◆ Your assignment:
Rewrite the material below with "COLMAP model name" switched to "camera model name" and everything else unchanged. Leave the pictures out of your answer.

◆ Material provided:
------------------------------------------------
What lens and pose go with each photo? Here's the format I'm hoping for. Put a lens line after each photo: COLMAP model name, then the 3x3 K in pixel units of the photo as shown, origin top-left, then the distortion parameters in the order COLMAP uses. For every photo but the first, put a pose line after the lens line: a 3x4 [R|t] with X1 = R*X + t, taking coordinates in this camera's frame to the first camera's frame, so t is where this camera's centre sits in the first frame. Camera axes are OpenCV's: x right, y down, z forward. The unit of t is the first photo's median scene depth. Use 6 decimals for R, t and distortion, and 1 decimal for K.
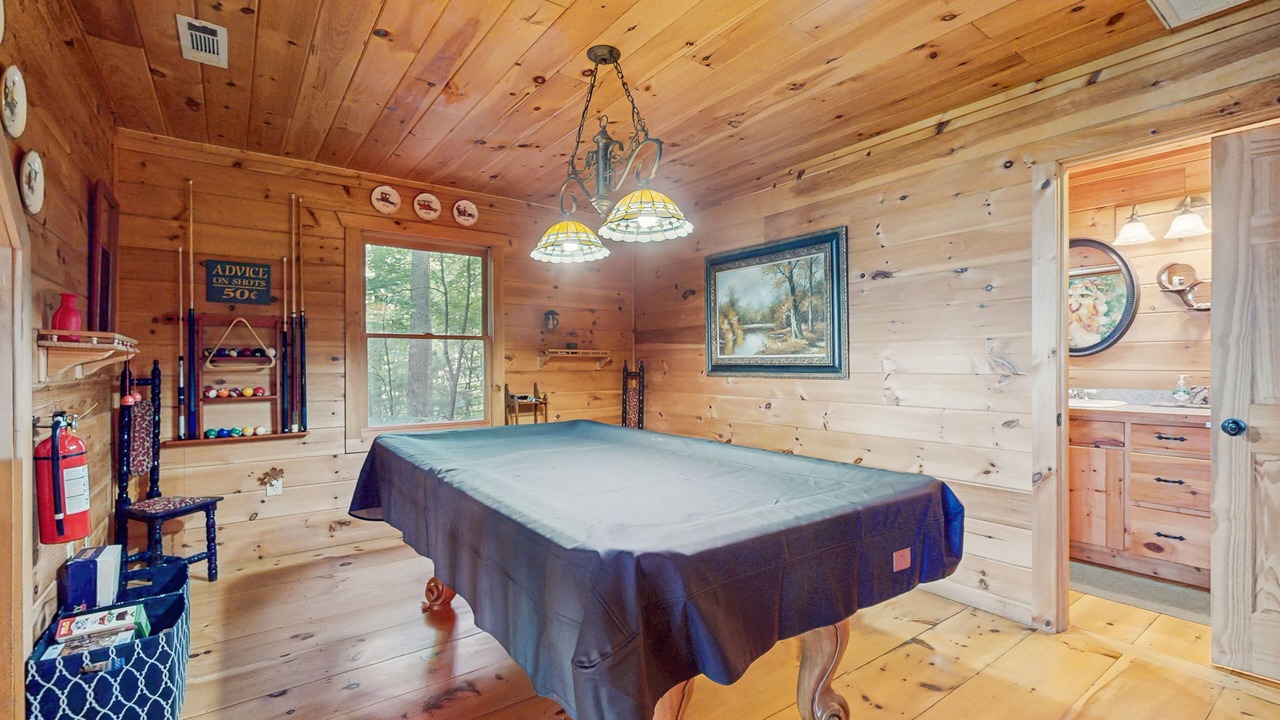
lens RADIAL K [[569.4, 0, 640.0], [0, 569.4, 360.0], [0, 0, 1]] dist [-0.001275, 0.000087]
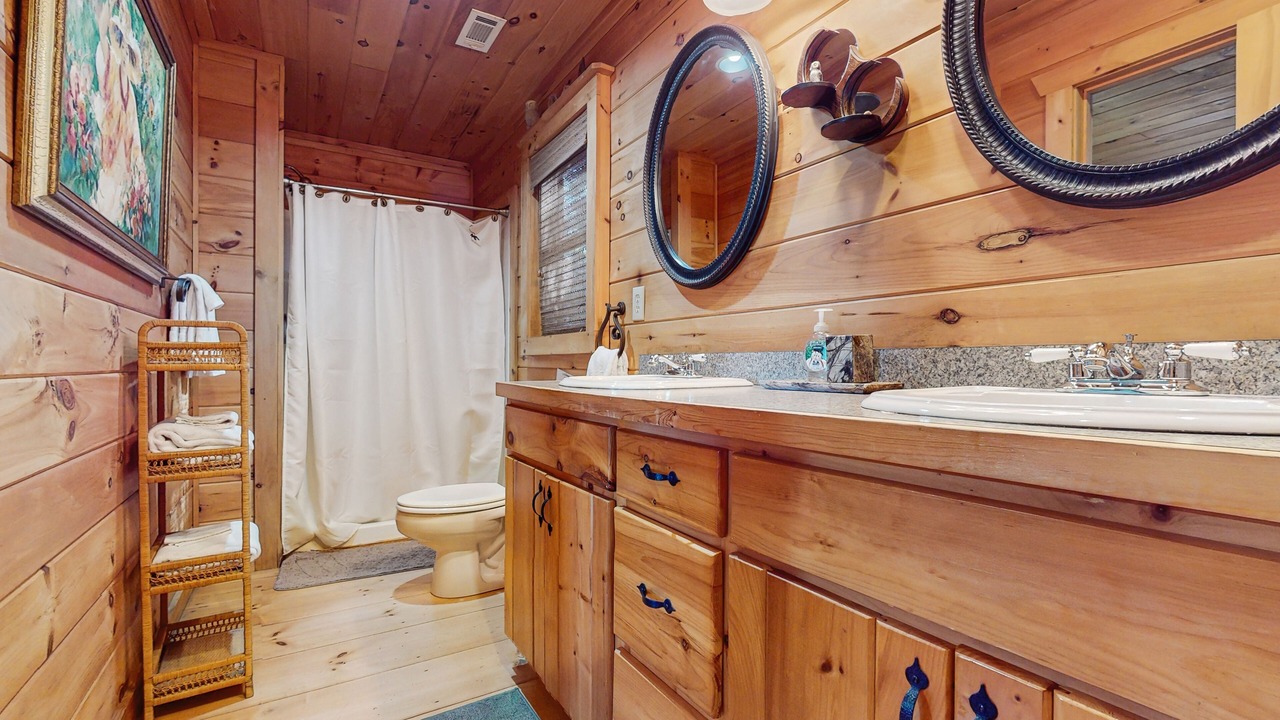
lens RADIAL K [[569.4, 0, 640.0], [0, 569.4, 360.0], [0, 0, 1]] dist [-0.001275, 0.000087]
pose [[0.996289, 0.004038, -0.085976, 0.861297], [-0.003871, 0.999990, 0.002109, 0.061393], [0.085983, -0.001769, 0.996295, 0.593405]]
------------------------------------------------
◆ Solution below:
What lens and pose go with each photo? Here's the format I'm hoping for. Put a lens line after each photo: camera model name, then the 3x3 K in pixel units of the photo as shown, origin top-left, then the distortion parameters in the order COLMAP uses. For every photo but the first, put a pose line after the lens line: a 3x4 [R|t] with X1 = R*X + t, taking coordinates in this camera's frame to the first camera's frame, so t is where this camera's centre sits in the first frame. Camera axes are OpenCV's: x right, y down, z forward. The unit of t is the first photo's median scene depth. Use 6 decimals for R, t and distortion, and 1 decimal for K.
lens RADIAL K [[569.4, 0, 640.0], [0, 569.4, 360.0], [0, 0, 1]] dist [-0.001275, 0.000087]
lens RADIAL K [[569.4, 0, 640.0], [0, 569.4, 360.0], [0, 0, 1]] dist [-0.001275, 0.000087]
pose [[0.996289, 0.004038, -0.085976, 0.861297], [-0.003871, 0.999990, 0.002109, 0.061393], [0.085983, -0.001769, 0.996295, 0.593405]]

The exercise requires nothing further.